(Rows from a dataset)
_____

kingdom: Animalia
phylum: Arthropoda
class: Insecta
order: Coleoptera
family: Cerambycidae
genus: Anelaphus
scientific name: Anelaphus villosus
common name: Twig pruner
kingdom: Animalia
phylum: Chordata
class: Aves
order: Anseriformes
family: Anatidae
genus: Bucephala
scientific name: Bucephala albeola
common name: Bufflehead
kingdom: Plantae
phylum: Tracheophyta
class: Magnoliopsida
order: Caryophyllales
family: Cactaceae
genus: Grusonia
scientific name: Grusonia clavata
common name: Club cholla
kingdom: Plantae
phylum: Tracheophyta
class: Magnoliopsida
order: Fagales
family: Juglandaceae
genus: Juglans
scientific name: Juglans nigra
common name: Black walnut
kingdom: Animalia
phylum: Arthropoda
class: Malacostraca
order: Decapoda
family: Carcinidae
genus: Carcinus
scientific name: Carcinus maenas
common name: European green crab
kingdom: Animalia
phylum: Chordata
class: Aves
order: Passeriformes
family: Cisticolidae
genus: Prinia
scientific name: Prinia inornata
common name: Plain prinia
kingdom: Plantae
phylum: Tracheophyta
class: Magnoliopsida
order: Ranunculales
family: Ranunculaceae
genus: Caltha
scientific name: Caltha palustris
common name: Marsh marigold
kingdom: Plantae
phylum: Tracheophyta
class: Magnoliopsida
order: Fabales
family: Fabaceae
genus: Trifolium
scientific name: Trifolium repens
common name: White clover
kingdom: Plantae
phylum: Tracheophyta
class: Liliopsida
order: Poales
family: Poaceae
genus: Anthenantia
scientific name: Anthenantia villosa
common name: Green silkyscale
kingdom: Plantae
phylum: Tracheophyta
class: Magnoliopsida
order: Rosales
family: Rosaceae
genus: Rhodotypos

_____

▸ JOB
Rewrite the listing above, putting "vernacular name" in place of every "common name" and changing nothing else.

▸ EXPECTED ANSWER
kingdom: Animalia
phylum: Arthropoda
class: Insecta
order: Coleoptera
family: Cerambycidae
genus: Anelaphus
scientific name: Anelaphus villosus
vernacular name: Twig pruner
kingdom: Animalia
phylum: Chordata
class: Aves
order: Anseriformes
family: Anatidae
genus: Bucephala
scientific name: Bucephala albeola
vernacular name: Bufflehead
kingdom: Plantae
phylum: Tracheophyta
class: Magnoliopsida
order: Caryophyllales
family: Cactaceae
genus: Grusonia
scientific name: Grusonia clavata
vernacular name: Club cholla
kingdom: Plantae
phylum: Tracheophyta
class: Magnoliopsida
order: Fagales
family: Juglandaceae
genus: Juglans
scientific name: Juglans nigra
vernacular name: Black walnut
kingdom: Animalia
phylum: Arthropoda
class: Malacostraca
order: Decapoda
family: Carcinidae
genus: Carcinus
scientific name: Carcinus maenas
vernacular name: European green crab
kingdom: Animalia
phylum: Chordata
class: Aves
order: Passeriformes
family: Cisticolidae
genus: Prinia
scientific name: Prinia inornata
vernacular name: Plain prinia
kingdom: Plantae
phylum: Tracheophyta
class: Magnoliopsida
order: Ranunculales
family: Ranunculaceae
genus: Caltha
scientific name: Caltha palustris
vernacular name: Marsh marigold
kingdom: Plantae
phylum: Tracheophyta
class: Magnoliopsida
order: Fabales
family: Fabaceae
genus: Trifolium
scientific name: Trifolium repens
vernacular name: White clover
kingdom: Plantae
phylum: Tracheophyta
class: Liliopsida
order: Poales
family: Poaceae
genus: Anthenantia
scientific name: Anthenantia villosa
vernacular name: Green silkyscale
kingdom: Plantae
phylum: Tracheophyta
class: Magnoliopsida
order: Rosales
family: Rosaceae
genus: Rhodotypos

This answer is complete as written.